- DVD cover
- Directed by: Frederic Goode
- Written by: Geoffrey Hays
- Produced by: Harry Field
- Starring: William Sylvester June Ritchie Robert Urquhart
- Cinematography: George Stevens
- Music by: Edwin Astley
- Color process: Colour by Technicolor
- Production company: Associated British-Pathé
- Distributed by: Warner Pathé Distributors (UK) American International Pictures (USA TV)
- Release date: 1968;
- Running time: 106 minutes
- Country: United Kingdom
- Language: English

= The Syndicate (1968 film) =

1968 British film by Frederic Goode

The Syndicate (also known as Kenya: Country of Treasure and Treasure in Kenya) is a 1968 British film directed by Frederic Goode for Pathé Films, from a screenplay by Geoffrey Hays, based on the 1960 novel of the same name by Denys Rhodes. The film stars William Sylvester, June Ritchie, Robert Urquhart and Christian Doermer.

==Plot==
An American, down on his luck, joins a German uranium prospector and a Kenyan couple to search for uranium. A series of tragic and mysterious events strike the party.

==Cast==
- William Sylvester as Burt Hickey
- June Ritchie as Mari Brant
- Robert Urquhart as George Brant
- Christian Doermer as Kurt Hohmann
- John Bennett as Dr. Singh

== Release ==
The film was passed by the British Board of Film Classification on 3 March 1967, with a running time of 106 minutes.

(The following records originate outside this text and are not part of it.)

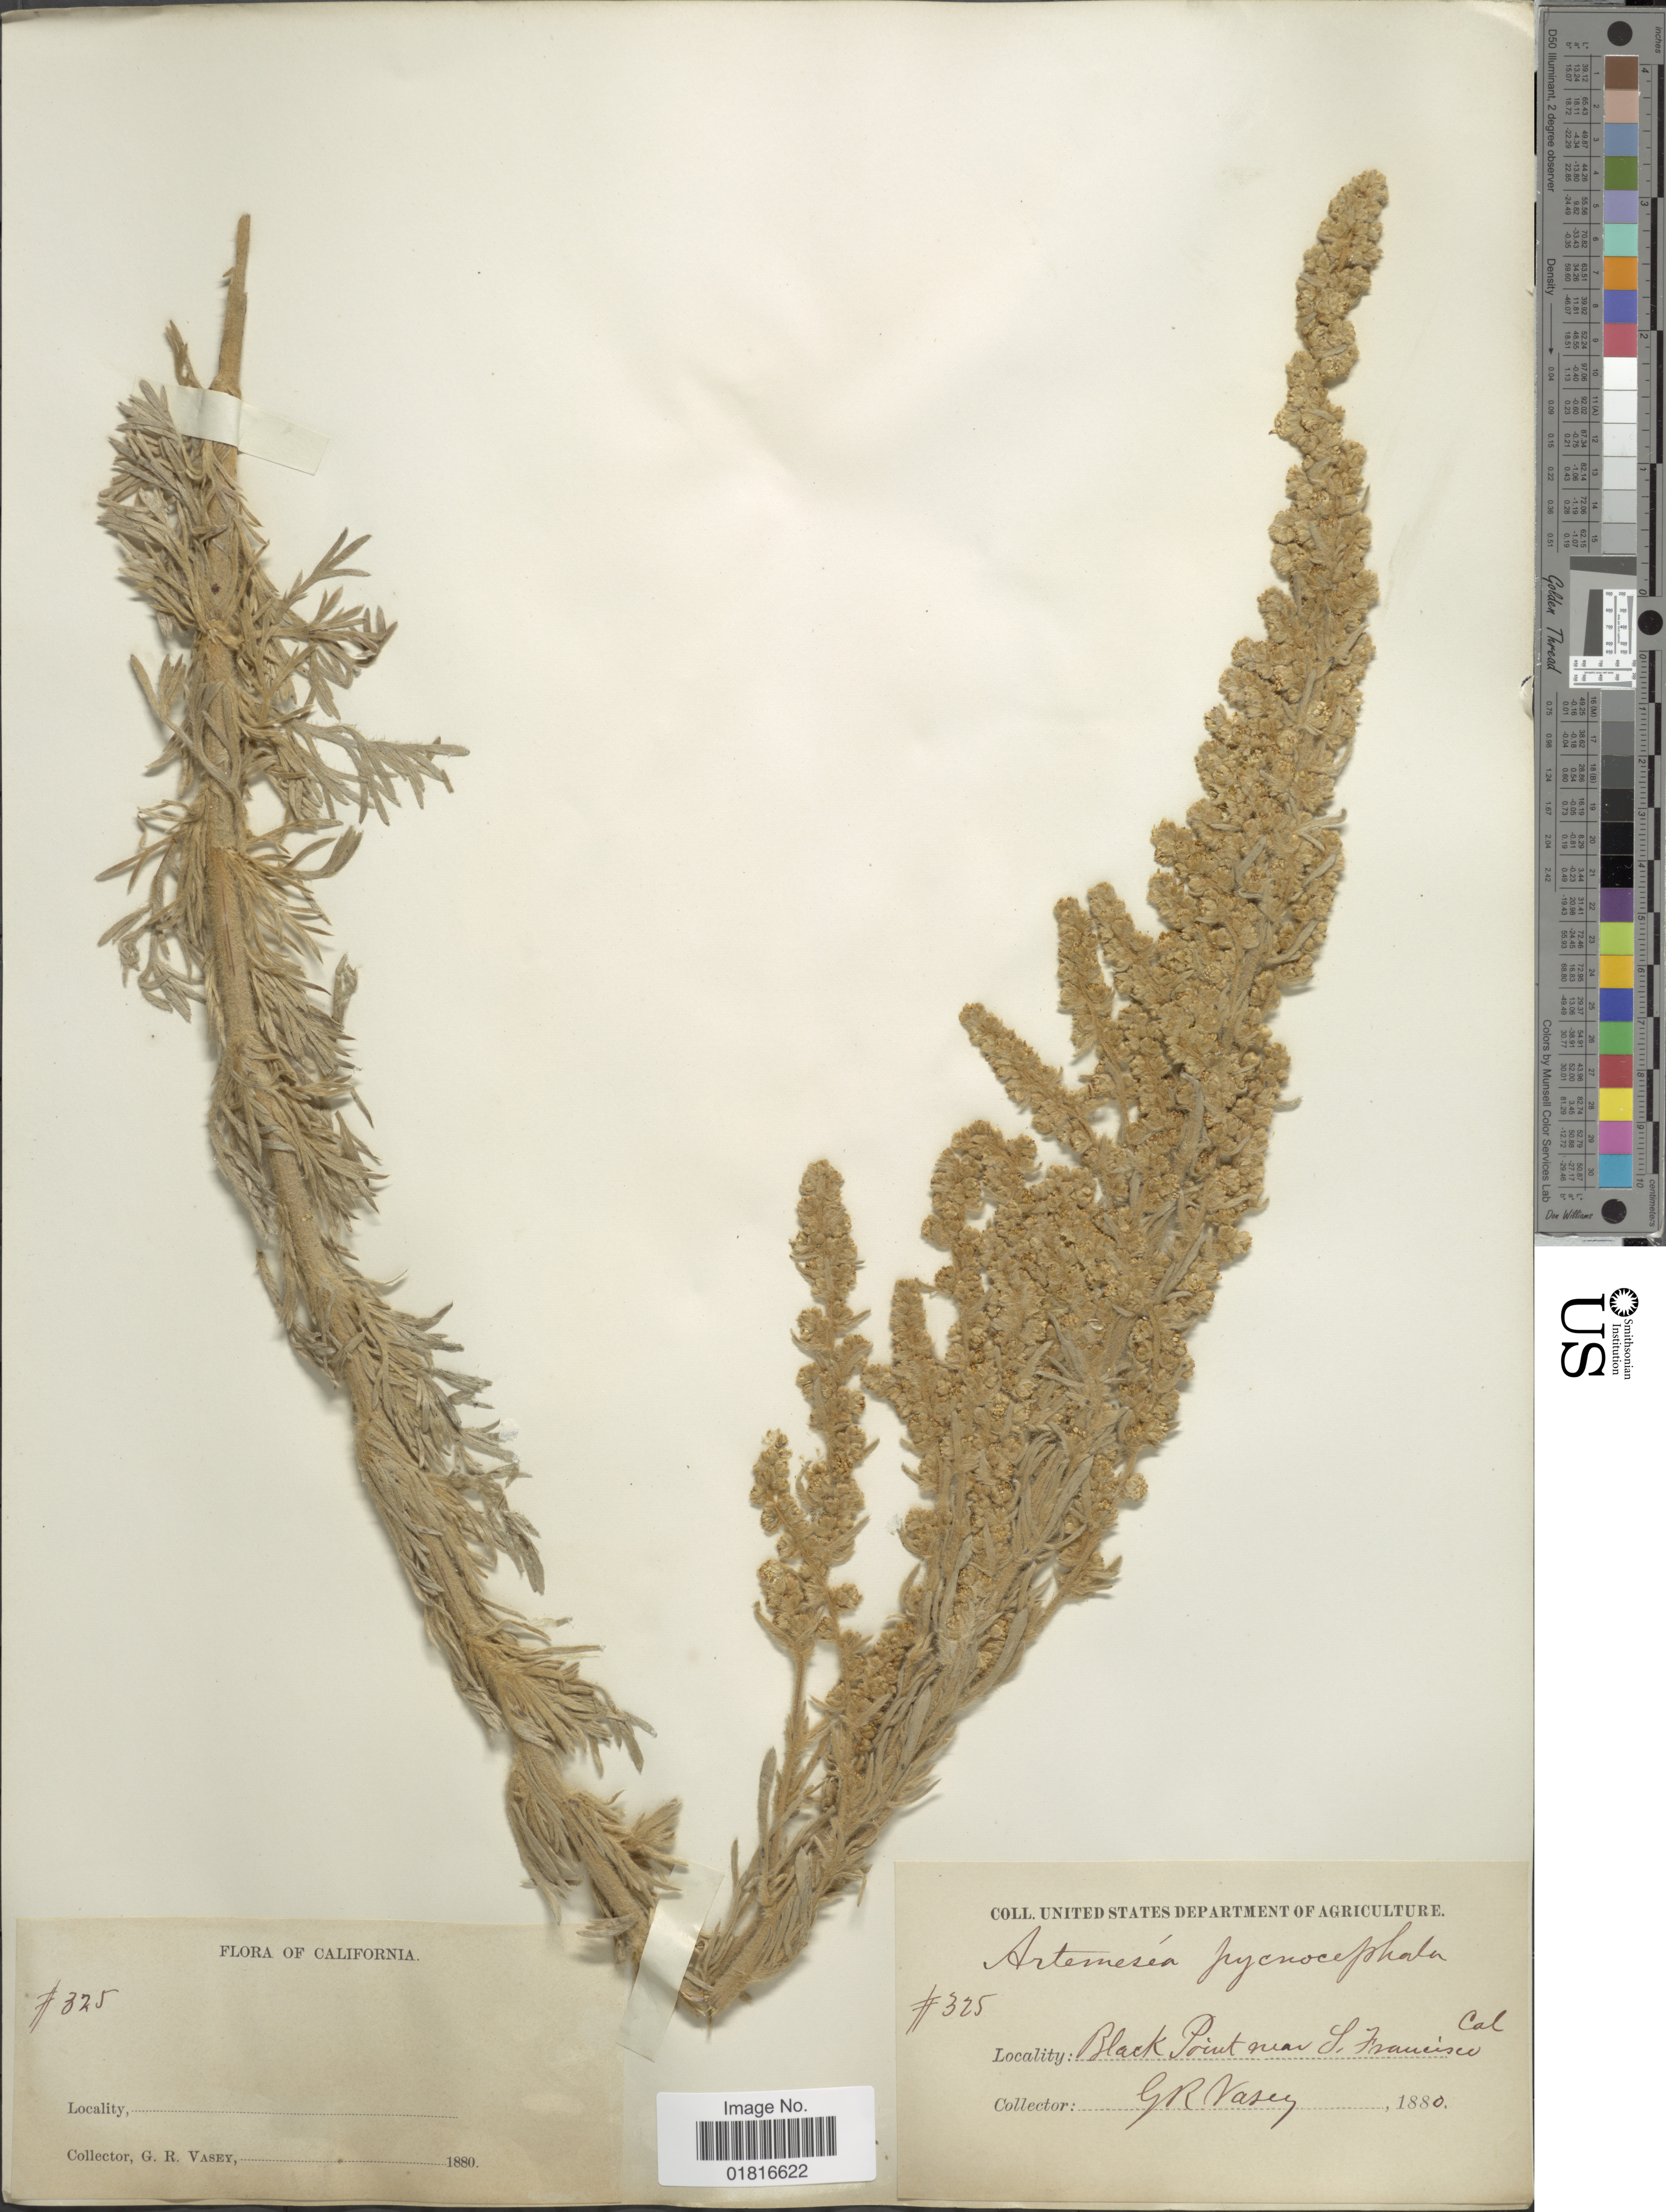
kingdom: Plantae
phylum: Tracheophyta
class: Magnoliopsida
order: Asterales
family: Asteraceae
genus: Artemisia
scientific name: Artemisia pycnocephala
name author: DC.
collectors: G. R. Vasey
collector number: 325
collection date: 1880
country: United States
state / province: California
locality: Black Point near S Francisco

It was cut to 63 minutes and released as a supporting feature to Wait Until Dark in September 1968. A 91-minute version was obtained by American International Pictures television division as part of a feature-film package, and was retitled Kenya: Country of Treasure.

== Reception ==
The Monthly Film Bulletin wrote: "Frederic Goode has more than once in the past proved himself an interesting if minor director, but this African adventure is very undistinguished. Nothing is made of the Kenya locations, and the story is stilted melodrama. Substantial cuts may be partly to blame, but even in this truncated version the film is nowhere near incisive enough to be remotely interesting."